Heat pumps obviously offer more heat output per kW than electric alternatives. It makes limited supply much more tenable and valuable.
I expect Ukrainians don't actually need to be told this and are already getting creative with ensuring they have power. There's plenty of incentive there to make sure they are not overly dependent on centralized power and heating infrastructure. Of course it takes time to fix and upgrade all buildings; that's why the Russians can still have huge impact with their nightly strikes against civilian infrastructure.
I think Russia and Puting will get credited for inadvertently speeding up the energy transition across Europe by a few decades. Everybody is going cold turkey on Russian gas and the replacement isn't LNG. That's more of a stop gap solution until something more economical can be put in place. We're having pretty harsh winter here in Germany (and elsewhere in the EU). There's not a lot of talk about gas prices in the news so far. That's because we've had a few years to diversify our energy sources. LNG is now a big part of the mix, obviously. But the high price of that is also an incentive for people to consider alternatives like heat pumps.
I'm not sure why I'd care about news related to them that wasn't their dismantling.
I don't think it's entirely appropriate to ignore the risks of nuclear in the country that contains Chernobyl, and another different nuclear plant which is quite close to the front lines and was shut down by capture: https://en.wikipedia.org/wiki/Zaporizhzhia_Nuclear_Power_Pla...
I get it, nuclear accidents are scary, but we have to be able to take a step back and look at the entire picture and not get blinded by some detail.
Maybe consider context before pasting your standard argument?
You have to think about the system as a whole as I said, not get blinded by some detail right now.
And yea, scaling up nuclear right now is probably not super useful as batteries and solar have dropped so much in price. But we certainly shouldn't shut down nuclear reactors like Germany did.
We could have done a lot more nuclear but it's not clear that it would have done more than a few percent of CO2 savings in the overall scheme of things. You can see this most clearly in China which is still burning tons of coal in 2026 and have had no compunction with nuclear ever.
https://ourworldindata.org/grapher/co-emissions-per-capita?c...
Imagine having HALF the CO2 emissions. HALF. That would be amazing. If we had that in most of Europe and the US instead of listening to the anti-nuclear lobby we would have a ton more runway to fix the issue than we have now.
> The project, underway since the end of 2023, is focused on the renovation and energy upgrade of a five-storey, 60-apartment block. [..] Heat pumps and solar energy now supply a large residential building in full, a first for Ukraine. Böhling urges: “Solutions like this should be prioritised over gas heating in EU-funded reconstruction.”
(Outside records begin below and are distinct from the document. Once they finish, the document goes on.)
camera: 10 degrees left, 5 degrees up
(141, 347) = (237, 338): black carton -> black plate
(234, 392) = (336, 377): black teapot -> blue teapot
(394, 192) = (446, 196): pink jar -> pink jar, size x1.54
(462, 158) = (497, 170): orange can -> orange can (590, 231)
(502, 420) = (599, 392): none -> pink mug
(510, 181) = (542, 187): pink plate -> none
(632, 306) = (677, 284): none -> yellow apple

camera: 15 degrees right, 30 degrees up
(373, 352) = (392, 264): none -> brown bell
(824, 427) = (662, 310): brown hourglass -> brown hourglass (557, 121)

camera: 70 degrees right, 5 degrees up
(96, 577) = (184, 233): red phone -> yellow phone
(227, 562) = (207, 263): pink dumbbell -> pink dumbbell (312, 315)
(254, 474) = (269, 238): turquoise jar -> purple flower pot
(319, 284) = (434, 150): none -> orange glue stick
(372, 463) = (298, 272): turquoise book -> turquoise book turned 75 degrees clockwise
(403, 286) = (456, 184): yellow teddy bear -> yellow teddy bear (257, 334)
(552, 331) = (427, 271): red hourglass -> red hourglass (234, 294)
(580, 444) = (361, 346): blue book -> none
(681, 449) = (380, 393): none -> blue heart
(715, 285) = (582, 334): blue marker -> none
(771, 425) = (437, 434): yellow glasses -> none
Not the first. I don't think some people realise this, but Ukraine is a country with highly-modernised, strong, and well spread-out industrial base. This is why it took the invaders three whole years to seriously damage our TEC onfrastructure to the point it cannot be repaired in a timely manner. And most new apartment blocks are built with heat pumps, geothermal anyway. Some smaller ones (such as the 5-story one they're taking about) were being retrofitted by housing cooperatives due to favourable economics of it. We are not third-world; most existing apartment blocks in all major cities are largely reliant on vast, redundant TEC infrastructure for power distribution and centralised heating. THAT is a solved problem.
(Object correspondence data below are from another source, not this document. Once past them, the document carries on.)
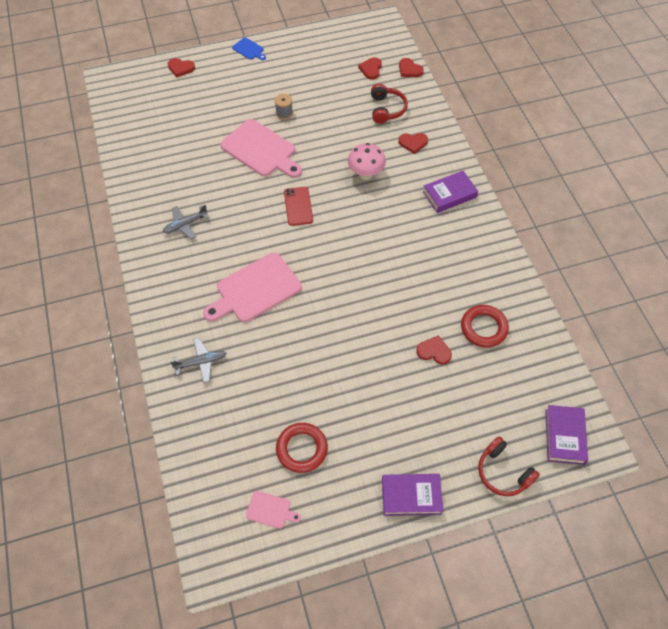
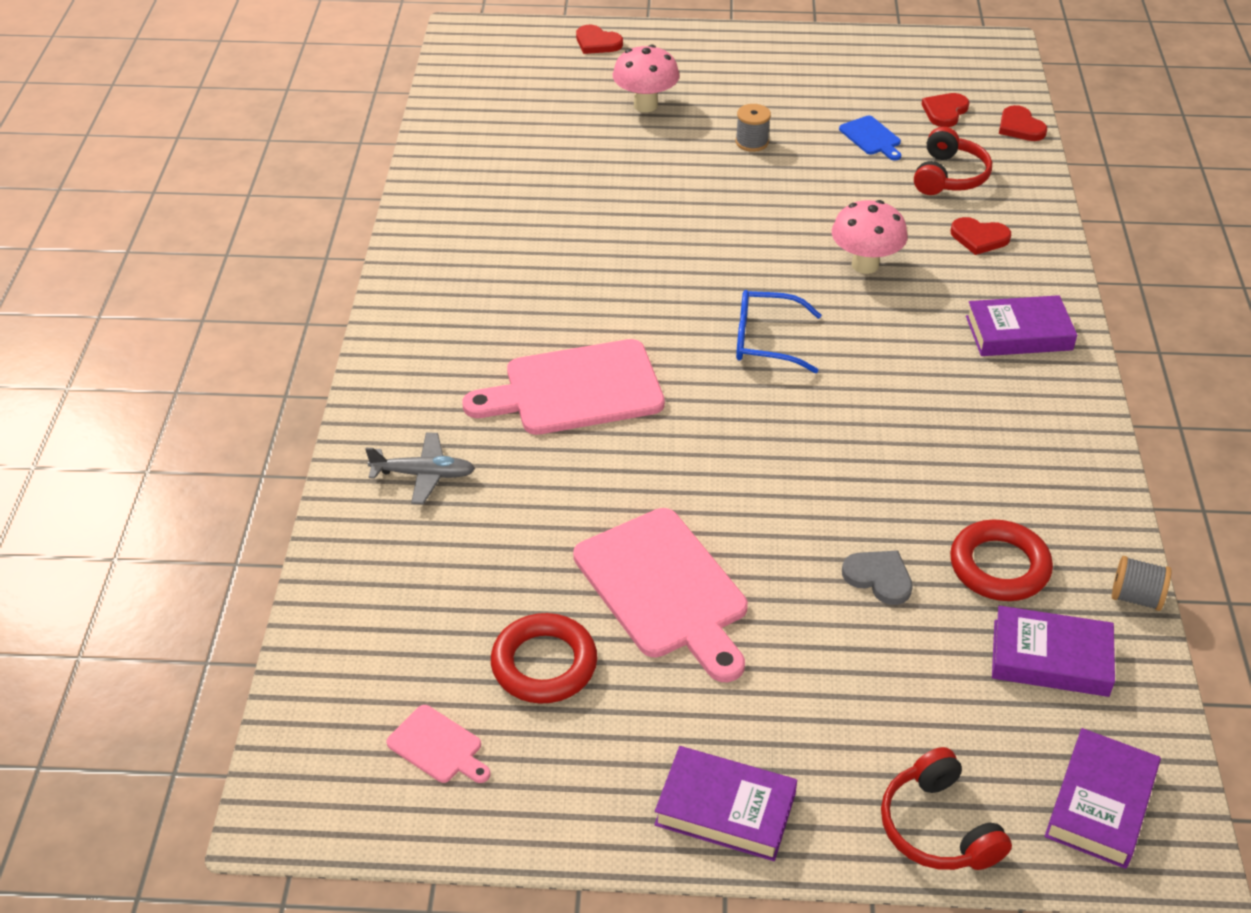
camera: 20 degrees right, 15 degrees down
(185, 224) = (496, 263): grey plane -> none
(222, 103) = (645, 105): none -> pink mushroom
(249, 49) = (730, 40): blue cutting board -> blue cutting board (871, 137)
(261, 150) = (684, 186): pink cutting board -> pink cutting board (664, 589)
(298, 206) = (714, 284): red phone -> none
(335, 233) = (766, 341): none -> blue glasses
(434, 351) = (879, 578): red heart -> grey heart
(521, 369) = (1050, 658): none -> purple book
(546, 325) = (1136, 597): none -> grey spool

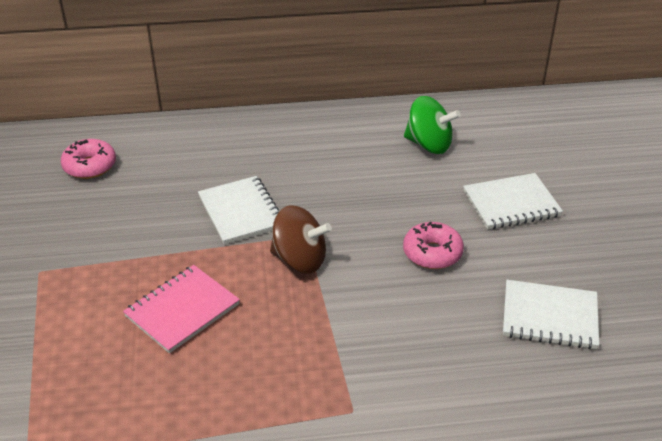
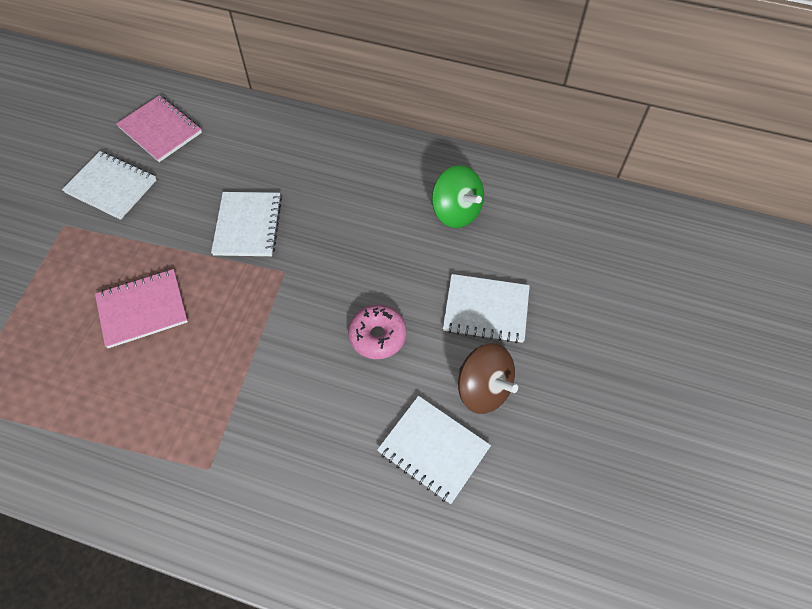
camera: 25 degrees right, 20 degrees up
(70, 224) = (111, 186): none -> white notebook
(90, 166) = (160, 130): pink donut -> pink notebook
(300, 260) = (263, 296): brown spinning top -> brown spinning top (483, 388)

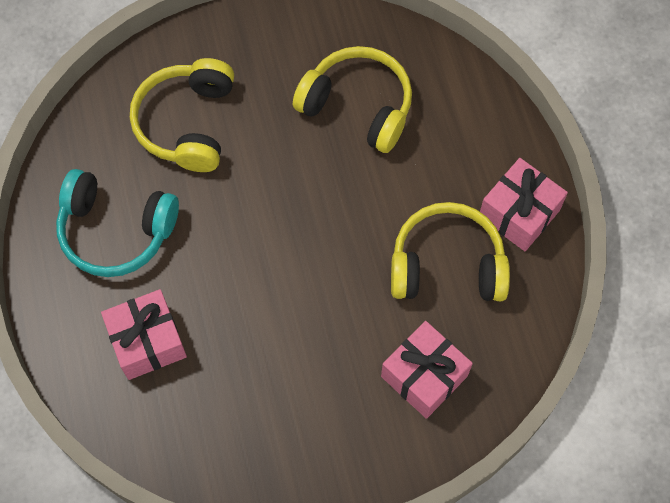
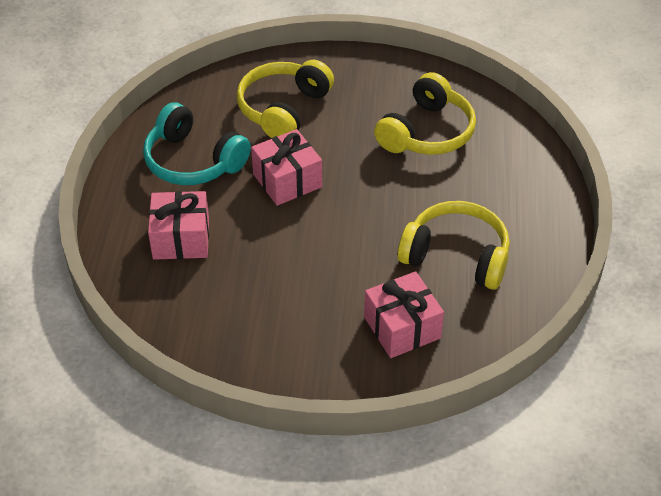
camera: 20 degrees right, 20 degrees down
(358, 106) = (427, 132): yellow headphones -> yellow headphones turned 75 degrees clockwise
(519, 213) = (535, 238): pink gift -> pink gift (287, 180)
What we need is more air defense platforms and replacement parts that we cannot easily manufacture, in numbers.
after decades of destroying nuclear, German energy independence and thus pegging German energy sourcing to Russian pipelines, resulting in the geopolitical mess we and Ukraine are in – to have the gall to even pretend they're doing any good here...
You can't ignore physics and climate.
what if it's already 50% better than any alternative? Solarpunk is alive and well and economies of scale of panels and batteries will make it even more affordable and viable.
China connected 5 solar panels every second of last year. This is happening.
Solar panels are easy to spot from a drone, and fragile, so it's easy to damage them.
My friends in Ukraine charge their ecoflows with a generator, because if you put a solar panel outside your drone team bunker, you invite incoming artillery.
Heat vastly increases solar generation and battery demand.
If you have a central power nuclear/gas/coal station and a bomb hits it, nobody has power.
if that happens it can be repaired more economically and faster – as has been repeatedly shown in Ukraine.
Chances are my roof won't be gone though.